▶ WHAT IS BEING ASKED
Where the string "size" occurs in a line of the entries below, copy that line.

▶ Data extracted from a collection
· · · · · · ·
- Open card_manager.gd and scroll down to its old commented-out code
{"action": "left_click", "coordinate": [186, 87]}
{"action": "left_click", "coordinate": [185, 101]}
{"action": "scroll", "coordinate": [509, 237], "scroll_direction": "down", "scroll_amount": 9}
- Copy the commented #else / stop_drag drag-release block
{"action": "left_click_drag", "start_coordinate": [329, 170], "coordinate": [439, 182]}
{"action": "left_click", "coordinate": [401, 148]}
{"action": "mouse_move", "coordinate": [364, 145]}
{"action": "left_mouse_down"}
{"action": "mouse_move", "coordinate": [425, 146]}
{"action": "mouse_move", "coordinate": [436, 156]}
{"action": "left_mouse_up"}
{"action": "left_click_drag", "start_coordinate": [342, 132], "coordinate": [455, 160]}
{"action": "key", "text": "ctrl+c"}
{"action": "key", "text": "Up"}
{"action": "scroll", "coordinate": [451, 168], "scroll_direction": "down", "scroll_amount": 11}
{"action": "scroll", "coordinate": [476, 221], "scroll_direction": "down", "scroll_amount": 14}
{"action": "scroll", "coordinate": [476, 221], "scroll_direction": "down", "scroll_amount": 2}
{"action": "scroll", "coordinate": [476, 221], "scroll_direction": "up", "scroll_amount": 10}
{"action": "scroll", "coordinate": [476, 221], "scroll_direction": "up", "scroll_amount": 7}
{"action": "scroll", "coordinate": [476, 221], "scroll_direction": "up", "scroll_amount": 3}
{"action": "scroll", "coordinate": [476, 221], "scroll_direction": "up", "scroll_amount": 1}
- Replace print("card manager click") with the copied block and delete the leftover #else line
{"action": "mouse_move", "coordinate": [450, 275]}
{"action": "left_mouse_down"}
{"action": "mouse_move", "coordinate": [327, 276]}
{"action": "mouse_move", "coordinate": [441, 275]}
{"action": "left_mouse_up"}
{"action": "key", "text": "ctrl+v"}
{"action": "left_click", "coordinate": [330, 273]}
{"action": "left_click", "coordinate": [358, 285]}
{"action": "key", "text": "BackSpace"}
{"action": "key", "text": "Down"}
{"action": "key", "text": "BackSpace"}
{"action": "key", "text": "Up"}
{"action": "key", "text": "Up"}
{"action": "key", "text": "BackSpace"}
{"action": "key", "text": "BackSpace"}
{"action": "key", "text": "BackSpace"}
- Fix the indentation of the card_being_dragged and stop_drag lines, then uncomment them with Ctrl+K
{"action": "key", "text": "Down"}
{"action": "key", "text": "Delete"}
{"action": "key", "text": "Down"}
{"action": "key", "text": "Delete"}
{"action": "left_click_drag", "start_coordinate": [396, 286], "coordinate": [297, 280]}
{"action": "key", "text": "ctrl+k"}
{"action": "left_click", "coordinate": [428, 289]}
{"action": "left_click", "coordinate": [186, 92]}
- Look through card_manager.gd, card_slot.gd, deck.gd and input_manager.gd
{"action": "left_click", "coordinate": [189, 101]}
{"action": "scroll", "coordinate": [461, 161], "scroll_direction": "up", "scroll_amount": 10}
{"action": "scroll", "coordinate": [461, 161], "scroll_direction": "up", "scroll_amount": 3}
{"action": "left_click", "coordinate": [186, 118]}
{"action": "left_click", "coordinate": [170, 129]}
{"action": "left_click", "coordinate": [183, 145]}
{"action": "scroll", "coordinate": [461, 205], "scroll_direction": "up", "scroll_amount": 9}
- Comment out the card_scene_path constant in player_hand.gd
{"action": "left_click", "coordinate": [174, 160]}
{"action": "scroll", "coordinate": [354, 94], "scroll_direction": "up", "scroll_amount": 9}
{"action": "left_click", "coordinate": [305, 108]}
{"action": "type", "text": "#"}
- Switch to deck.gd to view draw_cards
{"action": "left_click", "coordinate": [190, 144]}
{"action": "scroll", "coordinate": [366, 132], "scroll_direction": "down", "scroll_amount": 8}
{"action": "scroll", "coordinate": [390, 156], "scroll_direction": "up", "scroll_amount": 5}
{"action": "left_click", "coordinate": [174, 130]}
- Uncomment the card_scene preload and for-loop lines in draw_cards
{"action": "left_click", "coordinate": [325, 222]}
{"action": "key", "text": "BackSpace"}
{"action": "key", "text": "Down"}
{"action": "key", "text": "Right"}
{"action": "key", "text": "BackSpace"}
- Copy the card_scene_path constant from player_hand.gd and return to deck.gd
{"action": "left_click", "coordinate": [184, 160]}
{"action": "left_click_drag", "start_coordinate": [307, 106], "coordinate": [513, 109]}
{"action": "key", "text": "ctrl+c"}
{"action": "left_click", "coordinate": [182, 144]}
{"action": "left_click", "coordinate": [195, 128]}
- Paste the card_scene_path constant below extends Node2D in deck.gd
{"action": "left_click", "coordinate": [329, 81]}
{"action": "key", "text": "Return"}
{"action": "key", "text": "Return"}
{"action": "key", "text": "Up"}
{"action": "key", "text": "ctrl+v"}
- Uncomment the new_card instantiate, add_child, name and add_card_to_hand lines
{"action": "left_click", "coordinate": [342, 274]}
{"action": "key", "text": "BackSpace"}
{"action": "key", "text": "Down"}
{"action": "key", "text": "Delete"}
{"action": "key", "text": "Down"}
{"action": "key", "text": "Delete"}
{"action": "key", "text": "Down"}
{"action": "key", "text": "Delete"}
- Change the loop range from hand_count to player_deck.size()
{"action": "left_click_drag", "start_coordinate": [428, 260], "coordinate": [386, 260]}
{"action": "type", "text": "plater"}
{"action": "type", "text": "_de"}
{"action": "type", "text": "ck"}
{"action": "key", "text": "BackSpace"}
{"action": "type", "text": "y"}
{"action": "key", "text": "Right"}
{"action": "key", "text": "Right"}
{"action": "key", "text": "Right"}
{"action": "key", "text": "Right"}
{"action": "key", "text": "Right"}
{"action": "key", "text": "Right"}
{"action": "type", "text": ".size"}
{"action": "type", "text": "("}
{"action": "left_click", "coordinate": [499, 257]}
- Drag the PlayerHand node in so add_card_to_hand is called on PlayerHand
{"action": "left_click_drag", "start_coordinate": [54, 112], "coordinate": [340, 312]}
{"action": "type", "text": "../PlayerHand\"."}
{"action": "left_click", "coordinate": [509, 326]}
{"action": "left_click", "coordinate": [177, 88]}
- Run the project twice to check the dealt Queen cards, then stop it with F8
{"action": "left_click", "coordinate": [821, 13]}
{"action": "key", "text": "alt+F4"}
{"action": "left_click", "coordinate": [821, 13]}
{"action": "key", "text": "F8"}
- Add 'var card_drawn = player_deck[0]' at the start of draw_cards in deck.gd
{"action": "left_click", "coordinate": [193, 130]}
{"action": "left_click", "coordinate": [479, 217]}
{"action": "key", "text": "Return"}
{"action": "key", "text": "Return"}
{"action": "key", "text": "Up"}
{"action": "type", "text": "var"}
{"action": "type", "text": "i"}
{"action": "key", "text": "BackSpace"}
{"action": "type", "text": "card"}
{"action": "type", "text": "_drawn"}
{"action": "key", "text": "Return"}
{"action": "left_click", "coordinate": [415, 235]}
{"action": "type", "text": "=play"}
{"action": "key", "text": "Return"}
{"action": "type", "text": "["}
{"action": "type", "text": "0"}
· · · · · · ·
▶ EXERCISE RESULT
- Change the loop range from hand_count to player_deck.size()
{"action": "type", "text": ".size"}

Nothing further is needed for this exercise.